If there is something I really want to know – like, really want to know – I write it down to look it up later. Or I ask a teacher, a friend, a stranger. I go into that bookstore across the street and see if they have a book about it. Or I duck into the library and check it out (I know a lot of libraries in this city by now.)
I love the fact that there is nothing to distract me when I’m at dinner with my friends. Even if there is wifi in the restaurant, I don’t have a device to pull out of my pocket. I don’t have a device to use as a barrier between me and the people around me. I went to dinner a few weeks ago with four other people. Within five minutes of sitting down at the table, they all had their phones out, they were all on facebook or texting or merely searching instragram. I brought it up. I asked them about it, about why they were on their phones with some friends when they’re also sitting at the table with different friends. One said, “I don’t want to stop interacting with my friends, just because I’m not with them.” I bit my tongue, and didn’t make the retort I wanted to make: that he was choosing virtual interaction with friends kilometers away, instead of real interaction with friends sitting by his side.
I’ve enjoyed my seven months without my smartphone, but I also miss it. I miss being able to look up the quickest of the possible routes I know – and knowing how long it will actually take. I miss the fact that I can’t access my email on the go – not because I want to instantaneously respond to my emails, but because I often want to reference an email and I can’t get to it. It makes me sad that I’m missing out on the pervasive snapchat culture in the students in Prague.
A few times, I’ve wondered if I even want my smartphone back when I get back to the States. As much as I love looking stuff up, I could survive without that. But I can’t survive without being able to access my friends on the go and, more importantly, for my friends to access me. Yeah, okay. They could just call me. But sometimes emails or facebook messages are really the better, more effective, and more fun way to contact each other. And I can’t escape the reality of being a Silicon Valley girl. People joke that San Francisco natives have the most apps on their phones, and that might be true. My iPhone has apps for transportation, restaurants, random games I’ve been asked to beta test, and pretty much everything under the sun.

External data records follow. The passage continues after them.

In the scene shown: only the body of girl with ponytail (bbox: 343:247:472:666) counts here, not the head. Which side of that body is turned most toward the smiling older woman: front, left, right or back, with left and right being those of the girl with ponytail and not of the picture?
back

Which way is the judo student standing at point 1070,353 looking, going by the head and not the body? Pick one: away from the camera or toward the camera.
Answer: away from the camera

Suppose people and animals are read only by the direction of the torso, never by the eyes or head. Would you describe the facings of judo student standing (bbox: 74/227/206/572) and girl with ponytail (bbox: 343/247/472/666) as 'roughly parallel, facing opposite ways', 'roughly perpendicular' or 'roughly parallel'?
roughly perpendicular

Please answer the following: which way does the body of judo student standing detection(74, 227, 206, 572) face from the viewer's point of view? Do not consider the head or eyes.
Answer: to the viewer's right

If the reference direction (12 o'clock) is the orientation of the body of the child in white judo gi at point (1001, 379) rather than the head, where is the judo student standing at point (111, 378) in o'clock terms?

So, once I’m home, I’ll have my trusty iPhone again, with the multitude of apps I learned to love and miss dearly. But it will be a bit less pervasive in my daily life. I think my phone is going to live in my bag, not in my pocket. I’ll still use google to look up the answer to whatever question might be burning a hole in my head, but when I’m at dinner, it will definitely not be in my hand, or even on the table.